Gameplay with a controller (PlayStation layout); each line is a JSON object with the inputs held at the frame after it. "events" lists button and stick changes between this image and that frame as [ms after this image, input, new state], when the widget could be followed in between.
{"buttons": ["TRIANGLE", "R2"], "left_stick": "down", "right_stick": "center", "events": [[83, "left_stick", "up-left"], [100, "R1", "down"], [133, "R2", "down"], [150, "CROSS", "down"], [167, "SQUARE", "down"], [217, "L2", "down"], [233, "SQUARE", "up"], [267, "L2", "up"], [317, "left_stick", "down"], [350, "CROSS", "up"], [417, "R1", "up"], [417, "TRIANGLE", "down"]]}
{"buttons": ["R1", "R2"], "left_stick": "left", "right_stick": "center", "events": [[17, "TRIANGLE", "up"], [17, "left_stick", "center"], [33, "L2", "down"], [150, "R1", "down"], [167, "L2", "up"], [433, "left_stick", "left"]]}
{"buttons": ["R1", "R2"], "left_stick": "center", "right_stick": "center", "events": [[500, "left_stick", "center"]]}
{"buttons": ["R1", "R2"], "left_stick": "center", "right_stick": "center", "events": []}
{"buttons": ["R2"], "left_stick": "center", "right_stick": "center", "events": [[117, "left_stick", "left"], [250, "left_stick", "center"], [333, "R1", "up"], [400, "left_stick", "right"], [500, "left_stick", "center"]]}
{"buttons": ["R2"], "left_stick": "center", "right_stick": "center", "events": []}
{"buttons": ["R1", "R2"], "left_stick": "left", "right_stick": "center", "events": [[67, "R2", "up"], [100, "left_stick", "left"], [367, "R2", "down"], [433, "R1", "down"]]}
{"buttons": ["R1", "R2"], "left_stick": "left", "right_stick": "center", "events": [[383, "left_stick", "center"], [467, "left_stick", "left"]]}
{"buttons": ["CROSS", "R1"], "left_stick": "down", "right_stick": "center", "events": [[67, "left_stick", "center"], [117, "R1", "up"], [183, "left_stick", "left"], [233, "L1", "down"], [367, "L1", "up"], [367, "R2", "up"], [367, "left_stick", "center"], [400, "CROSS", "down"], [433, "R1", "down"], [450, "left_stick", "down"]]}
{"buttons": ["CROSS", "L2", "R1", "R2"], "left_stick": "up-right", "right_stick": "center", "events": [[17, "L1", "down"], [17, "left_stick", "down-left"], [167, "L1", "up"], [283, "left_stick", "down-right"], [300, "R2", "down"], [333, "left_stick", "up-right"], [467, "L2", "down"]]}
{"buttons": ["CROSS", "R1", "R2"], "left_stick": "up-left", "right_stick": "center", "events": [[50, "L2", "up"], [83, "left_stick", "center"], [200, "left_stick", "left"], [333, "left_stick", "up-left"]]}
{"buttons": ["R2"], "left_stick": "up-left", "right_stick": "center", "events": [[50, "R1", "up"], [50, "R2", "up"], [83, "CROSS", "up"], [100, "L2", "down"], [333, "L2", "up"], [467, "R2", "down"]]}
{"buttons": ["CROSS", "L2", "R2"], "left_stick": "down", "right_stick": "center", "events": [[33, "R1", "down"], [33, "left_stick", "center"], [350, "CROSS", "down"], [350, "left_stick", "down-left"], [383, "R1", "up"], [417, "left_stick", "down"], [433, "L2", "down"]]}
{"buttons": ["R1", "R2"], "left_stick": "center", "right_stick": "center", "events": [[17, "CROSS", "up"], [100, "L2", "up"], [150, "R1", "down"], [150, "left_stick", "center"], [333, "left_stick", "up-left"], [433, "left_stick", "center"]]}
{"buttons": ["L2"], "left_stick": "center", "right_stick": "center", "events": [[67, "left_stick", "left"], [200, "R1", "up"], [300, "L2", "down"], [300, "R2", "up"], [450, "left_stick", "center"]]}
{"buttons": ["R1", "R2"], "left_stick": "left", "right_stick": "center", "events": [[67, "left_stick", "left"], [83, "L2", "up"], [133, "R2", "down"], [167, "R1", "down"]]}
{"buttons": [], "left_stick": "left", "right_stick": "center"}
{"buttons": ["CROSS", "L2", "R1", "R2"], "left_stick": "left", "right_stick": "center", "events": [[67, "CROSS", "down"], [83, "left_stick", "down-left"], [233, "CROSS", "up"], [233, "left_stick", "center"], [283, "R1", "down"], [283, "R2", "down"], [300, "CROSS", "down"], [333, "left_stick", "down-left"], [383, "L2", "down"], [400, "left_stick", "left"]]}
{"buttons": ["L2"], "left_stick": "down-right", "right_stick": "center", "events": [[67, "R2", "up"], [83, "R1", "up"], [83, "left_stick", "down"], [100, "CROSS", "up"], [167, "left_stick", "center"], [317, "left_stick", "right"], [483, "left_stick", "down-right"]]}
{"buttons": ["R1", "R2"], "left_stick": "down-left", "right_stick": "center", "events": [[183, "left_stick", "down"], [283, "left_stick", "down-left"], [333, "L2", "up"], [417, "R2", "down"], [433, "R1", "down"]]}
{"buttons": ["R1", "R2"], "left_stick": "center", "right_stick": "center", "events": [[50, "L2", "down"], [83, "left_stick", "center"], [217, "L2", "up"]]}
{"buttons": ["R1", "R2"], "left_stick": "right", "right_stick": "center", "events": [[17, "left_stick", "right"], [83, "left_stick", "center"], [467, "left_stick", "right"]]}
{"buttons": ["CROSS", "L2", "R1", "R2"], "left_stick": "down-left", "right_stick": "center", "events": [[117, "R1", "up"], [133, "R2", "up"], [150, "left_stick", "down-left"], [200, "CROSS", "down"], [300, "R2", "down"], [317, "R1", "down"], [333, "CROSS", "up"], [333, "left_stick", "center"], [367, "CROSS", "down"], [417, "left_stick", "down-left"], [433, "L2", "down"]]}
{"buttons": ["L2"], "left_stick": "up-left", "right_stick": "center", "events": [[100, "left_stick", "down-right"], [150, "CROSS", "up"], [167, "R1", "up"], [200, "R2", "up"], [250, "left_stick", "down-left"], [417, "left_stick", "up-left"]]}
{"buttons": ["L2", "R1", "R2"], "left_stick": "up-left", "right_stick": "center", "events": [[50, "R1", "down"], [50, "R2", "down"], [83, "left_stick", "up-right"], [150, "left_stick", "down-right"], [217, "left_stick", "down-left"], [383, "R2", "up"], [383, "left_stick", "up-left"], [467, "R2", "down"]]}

-----

▶ Exercise prompt
The records above must be transcribed in full, word for word.

▶ Your solution
Gameplay with a controller (PlayStation layout); each line is a JSON object with the inputs held at the frame after it. "events" lists button and stick changes between this image and that frame as [ms after this image, input, new state], when the widget could be followed in between.
{"buttons": ["TRIANGLE", "R2"], "left_stick": "down", "right_stick": "center", "events": [[83, "left_stick", "up-left"], [100, "R1", "down"], [133, "R2", "down"], [150, "CROSS", "down"], [167, "SQUARE", "down"], [217, "L2", "down"], [233, "SQUARE", "up"], [267, "L2", "up"], [317, "left_stick", "down"], [350, "CROSS", "up"], [417, "R1", "up"], [417, "TRIANGLE", "down"]]}
{"buttons": ["R1", "R2"], "left_stick": "left", "right_stick": "center", "events": [[17, "TRIANGLE", "up"], [17, "left_stick", "center"], [33, "L2", "down"], [150, "R1", "down"], [167, "L2", "up"], [433, "left_stick", "left"]]}
{"buttons": ["R1", "R2"], "left_stick": "center", "right_stick": "center", "events": [[500, "left_stick", "center"]]}
{"buttons": ["R1", "R2"], "left_stick": "center", "right_stick": "center", "events": []}
{"buttons": ["R2"], "left_stick": "center", "right_stick": "center", "events": [[117, "left_stick", "left"], [250, "left_stick", "center"], [333, "R1", "up"], [400, "left_stick", "right"], [500, "left_stick", "center"]]}
{"buttons": ["R2"], "left_stick": "center", "right_stick": "center", "events": []}
{"buttons": ["R1", "R2"], "left_stick": "left", "right_stick": "center", "events": [[67, "R2", "up"], [100, "left_stick", "left"], [367, "R2", "down"], [433, "R1", "down"]]}
{"buttons": ["R1", "R2"], "left_stick": "left", "right_stick": "center", "events": [[383, "left_stick", "center"], [467, "left_stick", "left"]]}
{"buttons": ["CROSS", "R1"], "left_stick": "down", "right_stick": "center", "events": [[67, "left_stick", "center"], [117, "R1", "up"], [183, "left_stick", "left"], [233, "L1", "down"], [367, "L1", "up"], [367, "R2", "up"], [367, "left_stick", "center"], [400, "CROSS", "down"], [433, "R1", "down"], [450, "left_stick", "down"]]}
{"buttons": ["CROSS", "L2", "R1", "R2"], "left_stick": "up-right", "right_stick": "center", "events": [[17, "L1", "down"], [17, "left_stick", "down-left"], [167, "L1", "up"], [283, "left_stick", "down-right"], [300, "R2", "down"], [333, "left_stick", "up-right"], [467, "L2", "down"]]}
{"buttons": ["CROSS", "R1", "R2"], "left_stick": "up-left", "right_stick": "center", "events": [[50, "L2", "up"], [83, "left_stick", "center"], [200, "left_stick", "left"], [333, "left_stick", "up-left"]]}
{"buttons": ["R2"], "left_stick": "up-left", "right_stick": "center", "events": [[50, "R1", "up"], [50, "R2", "up"], [83, "CROSS", "up"], [100, "L2", "down"], [333, "L2", "up"], [467, "R2", "down"]]}
{"buttons": ["CROSS", "L2", "R2"], "left_stick": "down", "right_stick": "center", "events": [[33, "R1", "down"], [33, "left_stick", "center"], [350, "CROSS", "down"], [350, "left_stick", "down-left"], [383, "R1", "up"], [417, "left_stick", "down"], [433, "L2", "down"]]}
{"buttons": ["R1", "R2"], "left_stick": "center", "right_stick": "center", "events": [[17, "CROSS", "up"], [100, "L2", "up"], [150, "R1", "down"], [150, "left_stick", "center"], [333, "left_stick", "up-left"], [433, "left_stick", "center"]]}
{"buttons": ["L2"], "left_stick": "center", "right_stick": "center", "events": [[67, "left_stick", "left"], [200, "R1", "up"], [300, "L2", "down"], [300, "R2", "up"], [450, "left_stick", "center"]]}
{"buttons": ["R1", "R2"], "left_stick": "left", "right_stick": "center", "events": [[67, "left_stick", "left"], [83, "L2", "up"], [133, "R2", "down"], [167, "R1", "down"]]}
{"buttons": [], "left_stick": "left", "right_stick": "center"}
{"buttons": ["CROSS", "L2", "R1", "R2"], "left_stick": "left", "right_stick": "center", "events": [[67, "CROSS", "down"], [83, "left_stick", "down-left"], [233, "CROSS", "up"], [233, "left_stick", "center"], [283, "R1", "down"], [283, "R2", "down"], [300, "CROSS", "down"], [333, "left_stick", "down-left"], [383, "L2", "down"], [400, "left_stick", "left"]]}
{"buttons": ["L2"], "left_stick": "down-right", "right_stick": "center", "events": [[67, "R2", "up"], [83, "R1", "up"], [83, "left_stick", "down"], [100, "CROSS", "up"], [167, "left_stick", "center"], [317, "left_stick", "right"], [483, "left_stick", "down-right"]]}
{"buttons": ["R1", "R2"], "left_stick": "down-left", "right_stick": "center", "events": [[183, "left_stick", "down"], [283, "left_stick", "down-left"], [333, "L2", "up"], [417, "R2", "down"], [433, "R1", "down"]]}
{"buttons": ["R1", "R2"], "left_stick": "center", "right_stick": "center", "events": [[50, "L2", "down"], [83, "left_stick", "center"], [217, "L2", "up"]]}
{"buttons": ["R1", "R2"], "left_stick": "right", "right_stick": "center", "events": [[17, "left_stick", "right"], [83, "left_stick", "center"], [467, "left_stick", "right"]]}
{"buttons": ["CROSS", "L2", "R1", "R2"], "left_stick": "down-left", "right_stick": "center", "events": [[117, "R1", "up"], [133, "R2", "up"], [150, "left_stick", "down-left"], [200, "CROSS", "down"], [300, "R2", "down"], [317, "R1", "down"], [333, "CROSS", "up"], [333, "left_stick", "center"], [367, "CROSS", "down"], [417, "left_stick", "down-left"], [433, "L2", "down"]]}
{"buttons": ["L2"], "left_stick": "up-left", "right_stick": "center", "events": [[100, "left_stick", "down-right"], [150, "CROSS", "up"], [167, "R1", "up"], [200, "R2", "up"], [250, "left_stick", "down-left"], [417, "left_stick", "up-left"]]}
{"buttons": ["L2", "R1", "R2"], "left_stick": "up-left", "right_stick": "center", "events": [[50, "R1", "down"], [50, "R2", "down"], [83, "left_stick", "up-right"], [150, "left_stick", "down-right"], [217, "left_stick", "down-left"], [383, "R2", "up"], [383, "left_stick", "up-left"], [467, "R2", "down"]]}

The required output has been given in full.